What you should do >> Turn the lines below into a numbered list, dropping any blank lines.

Material shown >>

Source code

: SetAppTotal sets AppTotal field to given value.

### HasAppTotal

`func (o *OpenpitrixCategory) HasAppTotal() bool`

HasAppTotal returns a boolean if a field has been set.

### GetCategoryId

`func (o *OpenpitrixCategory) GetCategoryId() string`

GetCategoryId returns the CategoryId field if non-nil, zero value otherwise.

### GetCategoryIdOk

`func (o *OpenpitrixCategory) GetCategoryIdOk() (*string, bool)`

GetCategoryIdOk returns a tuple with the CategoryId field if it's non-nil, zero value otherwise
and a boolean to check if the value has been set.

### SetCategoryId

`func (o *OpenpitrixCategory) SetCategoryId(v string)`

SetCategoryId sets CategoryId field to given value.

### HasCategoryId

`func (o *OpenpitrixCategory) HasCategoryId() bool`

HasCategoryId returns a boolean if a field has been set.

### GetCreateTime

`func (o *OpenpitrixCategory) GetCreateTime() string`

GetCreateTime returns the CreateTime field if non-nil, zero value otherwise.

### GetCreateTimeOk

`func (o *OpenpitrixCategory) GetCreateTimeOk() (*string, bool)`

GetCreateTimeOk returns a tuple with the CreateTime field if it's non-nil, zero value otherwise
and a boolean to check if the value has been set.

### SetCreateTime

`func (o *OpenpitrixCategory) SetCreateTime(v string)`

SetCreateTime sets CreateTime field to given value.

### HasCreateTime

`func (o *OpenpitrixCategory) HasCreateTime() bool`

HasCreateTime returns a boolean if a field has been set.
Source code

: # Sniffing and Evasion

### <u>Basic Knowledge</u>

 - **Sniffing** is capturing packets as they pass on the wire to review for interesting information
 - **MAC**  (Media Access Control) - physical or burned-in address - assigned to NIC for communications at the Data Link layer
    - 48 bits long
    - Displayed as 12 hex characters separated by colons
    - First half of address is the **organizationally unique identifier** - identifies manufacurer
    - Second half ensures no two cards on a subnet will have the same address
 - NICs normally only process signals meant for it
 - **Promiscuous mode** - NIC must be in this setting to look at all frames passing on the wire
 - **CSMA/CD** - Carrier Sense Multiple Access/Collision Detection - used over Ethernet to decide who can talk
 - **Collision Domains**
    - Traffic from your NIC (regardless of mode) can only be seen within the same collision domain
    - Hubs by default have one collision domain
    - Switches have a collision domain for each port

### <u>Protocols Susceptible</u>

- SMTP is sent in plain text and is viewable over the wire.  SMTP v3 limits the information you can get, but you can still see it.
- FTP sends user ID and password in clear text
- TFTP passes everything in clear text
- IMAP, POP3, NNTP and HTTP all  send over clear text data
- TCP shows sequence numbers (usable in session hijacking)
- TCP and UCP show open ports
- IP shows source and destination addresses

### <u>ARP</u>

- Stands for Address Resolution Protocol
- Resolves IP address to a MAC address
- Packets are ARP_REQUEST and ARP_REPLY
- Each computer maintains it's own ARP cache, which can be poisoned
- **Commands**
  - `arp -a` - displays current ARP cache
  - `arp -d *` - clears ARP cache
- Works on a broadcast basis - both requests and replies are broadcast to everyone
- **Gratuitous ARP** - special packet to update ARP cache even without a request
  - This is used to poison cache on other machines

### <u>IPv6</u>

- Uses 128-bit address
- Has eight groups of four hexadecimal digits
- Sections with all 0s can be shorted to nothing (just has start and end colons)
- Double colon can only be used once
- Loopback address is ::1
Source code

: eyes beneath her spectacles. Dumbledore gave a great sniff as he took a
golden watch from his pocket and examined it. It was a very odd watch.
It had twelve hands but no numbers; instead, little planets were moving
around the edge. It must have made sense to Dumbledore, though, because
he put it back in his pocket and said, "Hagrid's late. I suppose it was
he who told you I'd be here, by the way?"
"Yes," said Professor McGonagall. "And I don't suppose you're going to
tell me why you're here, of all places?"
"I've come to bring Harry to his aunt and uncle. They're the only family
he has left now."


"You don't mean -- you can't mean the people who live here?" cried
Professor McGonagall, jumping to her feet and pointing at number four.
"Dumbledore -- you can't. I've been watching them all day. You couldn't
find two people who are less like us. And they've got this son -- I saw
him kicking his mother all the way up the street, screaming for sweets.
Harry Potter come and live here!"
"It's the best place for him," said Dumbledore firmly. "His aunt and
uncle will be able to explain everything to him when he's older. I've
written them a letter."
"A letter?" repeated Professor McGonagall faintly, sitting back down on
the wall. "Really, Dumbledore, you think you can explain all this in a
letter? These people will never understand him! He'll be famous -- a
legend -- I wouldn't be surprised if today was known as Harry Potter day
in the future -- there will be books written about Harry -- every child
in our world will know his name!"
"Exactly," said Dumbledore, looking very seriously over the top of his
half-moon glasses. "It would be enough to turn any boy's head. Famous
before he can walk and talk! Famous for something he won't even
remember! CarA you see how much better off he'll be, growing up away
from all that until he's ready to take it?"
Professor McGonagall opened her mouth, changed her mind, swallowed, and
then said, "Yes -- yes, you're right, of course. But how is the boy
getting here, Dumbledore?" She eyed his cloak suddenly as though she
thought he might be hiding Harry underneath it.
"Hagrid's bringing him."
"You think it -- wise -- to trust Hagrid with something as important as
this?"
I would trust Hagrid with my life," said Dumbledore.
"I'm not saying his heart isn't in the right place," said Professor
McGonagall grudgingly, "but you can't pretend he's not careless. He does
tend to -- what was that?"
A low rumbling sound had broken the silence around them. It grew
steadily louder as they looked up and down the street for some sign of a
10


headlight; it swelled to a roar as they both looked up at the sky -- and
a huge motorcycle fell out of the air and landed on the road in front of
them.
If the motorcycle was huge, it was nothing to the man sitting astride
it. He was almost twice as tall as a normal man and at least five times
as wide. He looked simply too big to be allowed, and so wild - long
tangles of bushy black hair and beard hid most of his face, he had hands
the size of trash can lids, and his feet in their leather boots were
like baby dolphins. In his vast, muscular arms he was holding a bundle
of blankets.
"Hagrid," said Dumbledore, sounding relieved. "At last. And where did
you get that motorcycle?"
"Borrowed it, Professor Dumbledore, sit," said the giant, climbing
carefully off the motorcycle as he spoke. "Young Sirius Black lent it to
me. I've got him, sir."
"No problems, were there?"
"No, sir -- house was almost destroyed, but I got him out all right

Exercise answer >>
1. Source code
2. : SetAppTotal sets AppTotal field to given value.
3. ### HasAppTotal
4. `func (o *OpenpitrixCategory) HasAppTotal() bool`
5. HasAppTotal returns a boolean if a field has been set.
6. ### GetCategoryId
7. `func (o *OpenpitrixCategory) GetCategoryId() string`
8. GetCategoryId returns the CategoryId field if non-nil, zero value otherwise.
9. ### GetCategoryIdOk
10. `func (o *OpenpitrixCategory) GetCategoryIdOk() (*string, bool)`
11. GetCategoryIdOk returns a tuple with the CategoryId field if it's non-nil, zero value otherwise
12. and a boolean to check if the value has been set.
13. ### SetCategoryId
14. `func (o *OpenpitrixCategory) SetCategoryId(v string)`
15. SetCategoryId sets CategoryId field to given value.
16. ### HasCategoryId
17. `func (o *OpenpitrixCategory) HasCategoryId() bool`
18. HasCategoryId returns a boolean if a field has been set.
19. ### GetCreateTime
20. `func (o *OpenpitrixCategory) GetCreateTime() string`
21. GetCreateTime returns the CreateTime field if non-nil, zero value otherwise.
22. ### GetCreateTimeOk
23. `func (o *OpenpitrixCategory) GetCreateTimeOk() (*string, bool)`
24. GetCreateTimeOk returns a tuple with the CreateTime field if it's non-nil, zero value otherwise
25. and a boolean to check if the value has been set.
26. ### SetCreateTime
27. `func (o *OpenpitrixCategory) SetCreateTime(v string)`
28. SetCreateTime sets CreateTime field to given value.
29. ### HasCreateTime
30. `func (o *OpenpitrixCategory) HasCreateTime() bool`
31. HasCreateTime returns a boolean if a field has been set.
32. Source code
33. : # Sniffing and Evasion
34. ### <u>Basic Knowledge</u>
35.  - **Sniffing** is capturing packets as they pass on the wire to review for interesting information
36.  - **MAC**  (Media Access Control) - physical or burned-in address - assigned to NIC for communications at the Data Link layer
37.     - 48 bits long
38.     - Displayed as 12 hex characters separated by colons
39.     - First half of address is the **organizationally unique identifier** - identifies manufacurer
40.     - Second half ensures no two cards on a subnet will have the same address
41.  - NICs normally only process signals meant for it
42.  - **Promiscuous mode** - NIC must be in this setting to look at all frames passing on the wire
43.  - **CSMA/CD** - Carrier Sense Multiple Access/Collision Detection - used over Ethernet to decide who can talk
44.  - **Collision Domains**
45.     - Traffic from your NIC (regardless of mode) can only be seen within the same collision domain
46.     - Hubs by default have one collision domain
47.     - Switches have a collision domain for each port
48. ### <u>Protocols Susceptible</u>
49. - SMTP is sent in plain text and is viewable over the wire.  SMTP v3 limits the information you can get, but you can still see it.
50. - FTP sends user ID and password in clear text
51. - TFTP passes everything in clear text
52. - IMAP, POP3, NNTP and HTTP all  send over clear text data
53. - TCP shows sequence numbers (usable in session hijacking)
54. - TCP and UCP show open ports
55. - IP shows source and destination addresses
56. ### <u>ARP</u>
57. - Stands for Address Resolution Protocol
58. - Resolves IP address to a MAC address
59. - Packets are ARP_REQUEST and ARP_REPLY
60. - Each computer maintains it's own ARP cache, which can be poisoned
61. - **Commands**
62.   - `arp -a` - displays current ARP cache
63.   - `arp -d *` - clears ARP cache
64. - Works on a broadcast basis - both requests and replies are broadcast to everyone
65. - **Gratuitous ARP** - special packet to update ARP cache even without a request
66.   - This is used to poison cache on other machines
67. ### <u>IPv6</u>
68. - Uses 128-bit address
69. - Has eight groups of four hexadecimal digits
70. - Sections with all 0s can be shorted to nothing (just has start and end colons)
71. - Double colon can only be used once
72. - Loopback address is ::1
73. Source code
74. : eyes beneath her spectacles. Dumbledore gave a great sniff as he took a
75. golden watch from his pocket and examined it. It was a very odd watch.
76. It had twelve hands but no numbers; instead, little planets were moving
77. around the edge. It must have made sense to Dumbledore, though, because
78. he put it back in his pocket and said, "Hagrid's late. I suppose it was
79. he who told you I'd be here, by the way?"
80. "Yes," said Professor McGonagall. "And I don't suppose you're going to
81. tell me why you're here, of all places?"
82. "I've come to bring Harry to his aunt and uncle. They're the only family
83. he has left now."
84. "You don't mean -- you can't mean the people who live here?" cried
85. Professor McGonagall, jumping to her feet and pointing at number four.
86. "Dumbledore -- you can't. I've been watching them all day. You couldn't
87. find two people who are less like us. And they've got this son -- I saw
88. him kicking his mother all the way up the street, screaming for sweets.
89. Harry Potter come and live here!"
90. "It's the best place for him," said Dumbledore firmly. "His aunt and
91. uncle will be able to explain everything to him when he's older. I've
92. written them a letter."
93. "A letter?" repeated Professor McGonagall faintly, sitting back down on
94. the wall. "Really, Dumbledore, you think you can explain all this in a
95. letter? These people will never understand him! He'll be famous -- a
96. legend -- I wouldn't be surprised if today was known as Harry Potter day
97. in the future -- there will be books written about Harry -- every child
98. in our world will know his name!"
99. "Exactly," said Dumbledore, looking very seriously over the top of his
100. half-moon glasses. "It would be enough to turn any boy's head. Famous
101. before he can walk and talk! Famous for something he won't even
102. remember! CarA you see how much better off he'll be, growing up away
103. from all that until he's ready to take it?"
104. Professor McGonagall opened her mouth, changed her mind, swallowed, and
105. then said, "Yes -- yes, you're right, of course. But how is the boy
106. getting here, Dumbledore?" She eyed his cloak suddenly as though she
107. thought he might be hiding Harry underneath it.
108. "Hagrid's bringing him."
109. "You think it -- wise -- to trust Hagrid with something as important as
110. this?"
111. I would trust Hagrid with my life," said Dumbledore.
112. "I'm not saying his heart isn't in the right place," said Professor
113. McGonagall grudgingly, "but you can't pretend he's not careless. He does
114. tend to -- what was that?"
115. A low rumbling sound had broken the silence around them. It grew
116. steadily louder as they looked up and down the street for some sign of a
117. 10
118. headlight; it swelled to a roar as they both looked up at the sky -- and
119. a huge motorcycle fell out of the air and landed on the road in front of
120. them.
121. If the motorcycle was huge, it was nothing to the man sitting astride
122. it. He was almost twice as tall as a normal man and at least five times
123. as wide. He looked simply too big to be allowed, and so wild - long
124. tangles of bushy black hair and beard hid most of his face, he had hands
125. the size of trash can lids, and his feet in their leather boots were
126. like baby dolphins. In his vast, muscular arms he was holding a bundle
127. of blankets.
128. "Hagrid," said Dumbledore, sounding relieved. "At last. And where did
129. you get that motorcycle?"
130. "Borrowed it, Professor Dumbledore, sit," said the giant, climbing
131. carefully off the motorcycle as he spoke. "Young Sirius Black lent it to
132. me. I've got him, sir."
133. "No problems, were there?"
134. "No, sir -- house was almost destroyed, but I got him out all right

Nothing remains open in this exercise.